### YOUR INSTRUCTIONS
Give the data again in full, without pictures.

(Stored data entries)
- - - - - - -

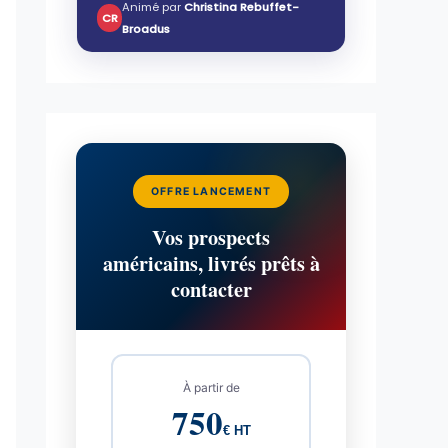
Animé par
Christina Rebuffet-
CR
Broadus
OFFRE LANCEMENT
Vos prospects
américains, livrés prêts à
contacter
À partir de
750
€ HT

- - - - - - -

### WRITTEN ANSWER
Animé par
Christina Rebuffet-
CR
Broadus
OFFRE LANCEMENT
Vos prospects
américains, livrés prêts à
contacter
À partir de
750
€ HT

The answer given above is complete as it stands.